Neden?

Neden?

Şimdi yapılıyor mu bilmiyorum, bir ara tribünlerde Japon bayrağı açmak moda olmuştu.

Rakip taraftar karşı tribünü tahrik etmek için beyaz çarşaf üzerinde kan lekesini anımsatsın diye bunu yapıyor ve onlara “sizi bilmem n’apmaya geldik” mesajını veriyordu. Yani bir kadının bekaretini almak iğrenç bir şeydi onlara göre, bir insana yapılabilecek en büyük hakaretti ve o hakareti de subliminal yol ile yapmış oluyorlardı.

Aslında düşününce komik ve bayağı, ama pratiğe dökülünce çok iğrenç ve acınası bir durum.

Erkeklerin kadın cinsiyeti üzerinden kendilerini tanımlama halleri o kadar iğrenç ki bu sadece bir örnek.

Kendi cinsel kimliklerini bir güç olarak görüyorlar ve kadının cinsel kimliğini kullanarak aleme racon kesiyorlar.

Namustan en çok bahseden adamların ağzında bile bir başkasının anasına atlamak, bacısını sıraya dizmek, karısına el koymak var.

Noktalama işareti olarak kullanılıyor küfür.

Ve bu adamlar kendi CV’lerine altın hafler ile “delikanlı” yazdırıyorlar.

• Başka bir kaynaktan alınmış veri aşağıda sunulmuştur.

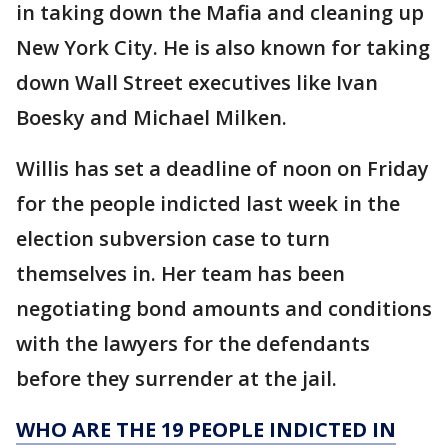
in taking down the Mafia and cleaning up
New York City. He is also known for taking
down Wall Street executives like Ivan
Boesky and Michael Milken.
Willis has set a deadline of noon on Friday
for the people indicted last week in the
election subversion case to turn
themselves in. Her team has been
negotiating bond amounts and conditions
with the lawyers for the defendants
before they surrender at the jail.
WHO ARE THE 19 PEOPLE INDICTED IN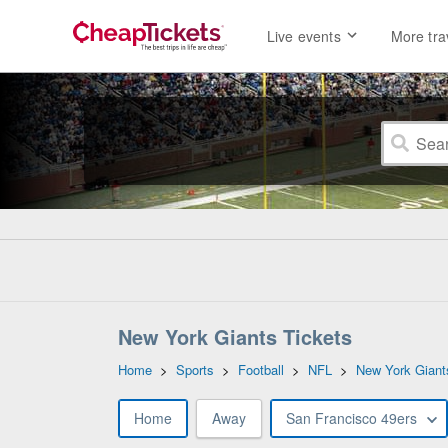
Live events
More tra
New York Giants Tickets
Home
>
Sports
>
Football
>
NFL
>
New York Giant
Home
Away
San Francisco 49ers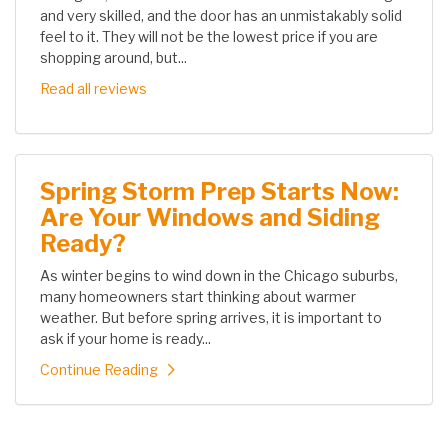
and very skilled, and the door has an unmistakably solid
feel to it. They will not be the lowest price if you are
shopping around, but...
Read all reviews
Spring Storm Prep Starts Now:
Are Your Windows and Siding
Ready?
As winter begins to wind down in the Chicago suburbs,
many homeowners start thinking about warmer
weather. But before spring arrives, it is important to
ask if your home is ready...
Continue Reading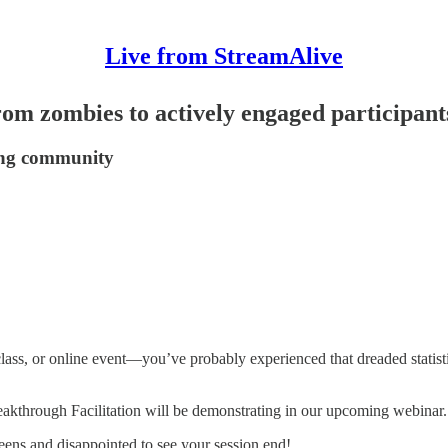
Live from StreamAlive
rom zombies to actively engaged participant
ming community
lass, or online event—you’ve probably experienced that dreaded statist
akthrough Facilitation will be demonstrating in our upcoming webinar.
reens and disappointed to see your session end!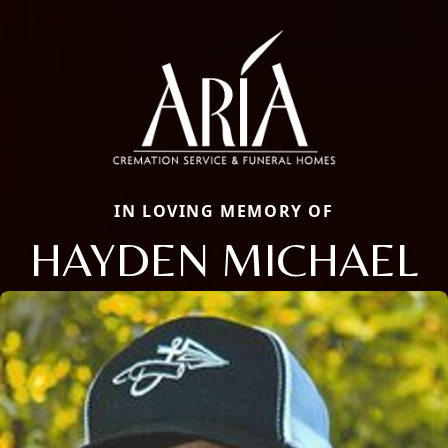
IN LOVING MEMORY OF
HAYDEN MICHAEL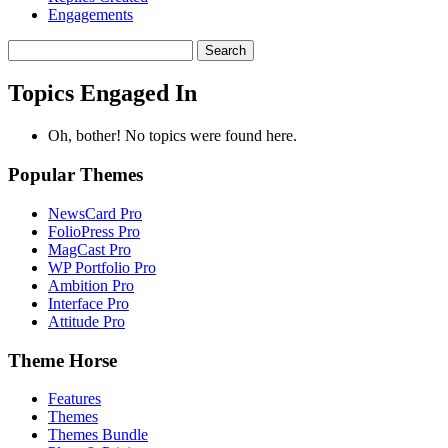
Engagements
Search
topics:
Topics Engaged In
Oh, bother! No topics were found here.
Popular Themes
NewsCard Pro
FolioPress Pro
MagCast Pro
WP Portfolio Pro
Ambition Pro
Interface Pro
Attitude Pro
Theme Horse
Features
Themes
Themes Bundle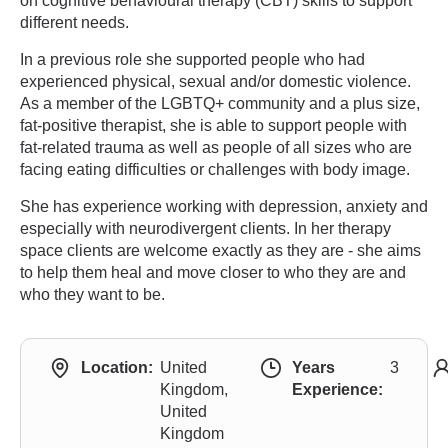
on cognitive behavioural therapy (CBT) skills to support
different needs.
In a previous role she supported people who had
experienced physical, sexual and/or domestic violence.
As a member of the LGBTQ+ community and a plus size,
fat-positive therapist, she is able to support people with
fat-related trauma as well as people of all sizes who are
facing eating difficulties or challenges with body image.
She has experience working with depression, anxiety and
especially with neurodivergent clients. In her therapy
space clients are welcome exactly as they are - she aims
to help them heal and move closer to who they are and
who they want to be.
Location:
United
Years
3
Kingdom,
Experience:
United
Kingdom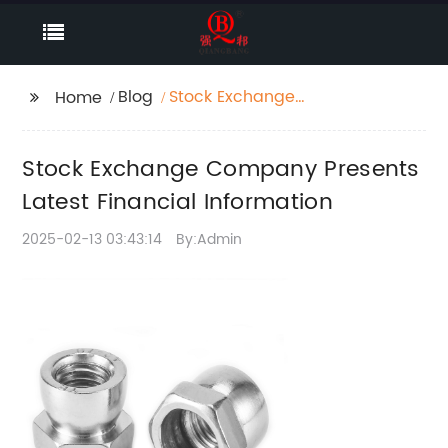
Blog
Stock Exchange
Home
Company Presents
Latest Financial
Stock Exchange Company Presents
Information
Latest Financial Information
2025-02-13 03:43:14
By:Admin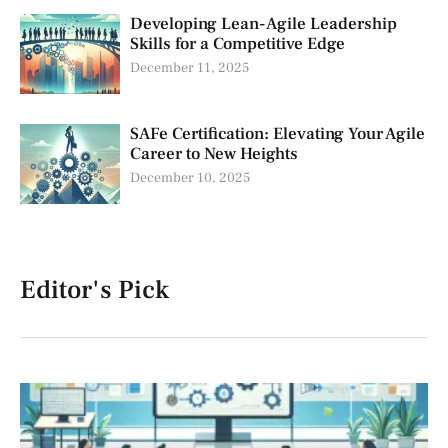
Developing Lean-Agile Leadership
Skills for a Competitive Edge
December 11, 2025
SAFe Certification: Elevating Your Agile
Career to New Heights
December 10, 2025
Editor's Pick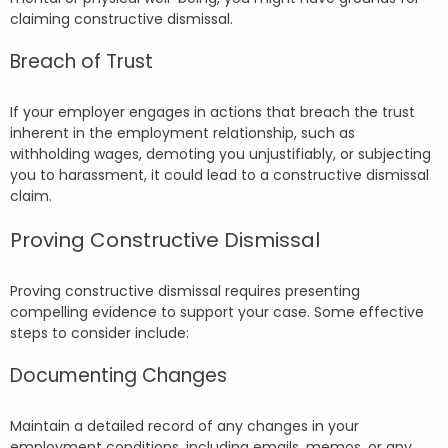
claiming constructive dismissal.
Breach of Trust
If your employer engages in actions that breach the trust
inherent in the employment relationship, such as
withholding wages, demoting you unjustifiably, or subjecting
you to harassment, it could lead to a constructive dismissal
claim.
Proving Constructive Dismissal
Proving constructive dismissal requires presenting
compelling evidence to support your case. Some effective
steps to consider include:
Documenting Changes
Maintain a detailed record of any changes in your
employment conditions, including emails, memos, or any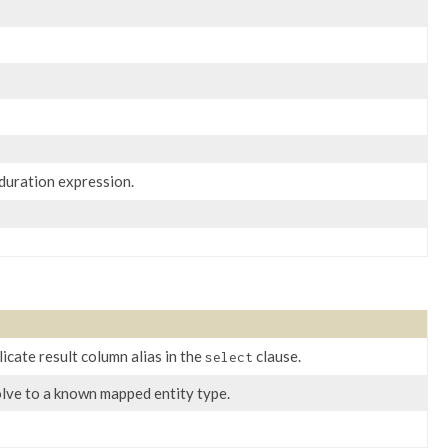
 duration expression.
licate result column alias in the
clause.
select
esolve to a known mapped entity type.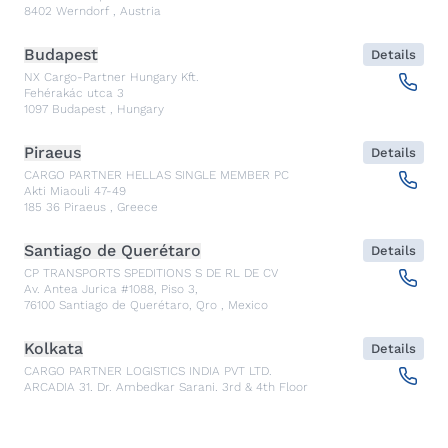
8402
Werndorf
,
Austria
Budapest
Details
NX Cargo-Partner Hungary Kft.
Fehérakác utca 3
1097
Budapest
,
Hungary
Piraeus
Details
CARGO PARTNER HELLAS SINGLE MEMBER PC
Akti Miaouli 47-49
185 36
Piraeus
,
Greece
Santiago de Querétaro
Details
CP TRANSPORTS SPEDITIONS S DE RL DE CV
Av. Antea Jurica #1088, Piso 3,
76100
Santiago de Querétaro, Qro
,
Mexico
Kolkata
Details
CARGO PARTNER LOGISTICS INDIA PVT LTD.
ARCADIA 31, Dr. Ambedkar Sarani, 3rd & 4th Floor
700046
Kolkata
,
India
Seoul
Details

Cinsel organı üzerinden güç gösterisi yapan adamların genelde kendilerini tanımlamak için başka çareleri olmadığını görüyorum.

Kendinde değerli gördüğü hiç bir şey olmadığı için bu yola baş vuruyor.

Buraya kadar çok zorlasam anlayabilirim erkekleri.

Peki ya kadınlar?

Aynı küfürler kadınların da ağzında artık.

Kadın kimliğine bizzat kadınların kendisi küfrediyor ve erkek gibi davranmayı gerçekten güçlü olmak zannediyor bu kadınlar. Erkeksi hareketler yapar ve erkek gibi küfrederse, kendini iyi hisseden kadınları anlamam mümkün değil.

Ahlaki değerlerin üzerinden şekillendiği en önemli süje kadındır ve bu iki yüzlülüğün en belirgin tezahürlerinden biri kadının kadına yansımasında.

Kimin küfrettiğinin önemi yok, ama her iki tarafın da çıktığı tek sokak var; Kendinde sevecek bir şey bulamıyor bu insanlar.

Bulamadığı için de kendisini bir başkasının cinsel kimliği ile ifade etmeye ya da ispat etmeye çalışıyorlar.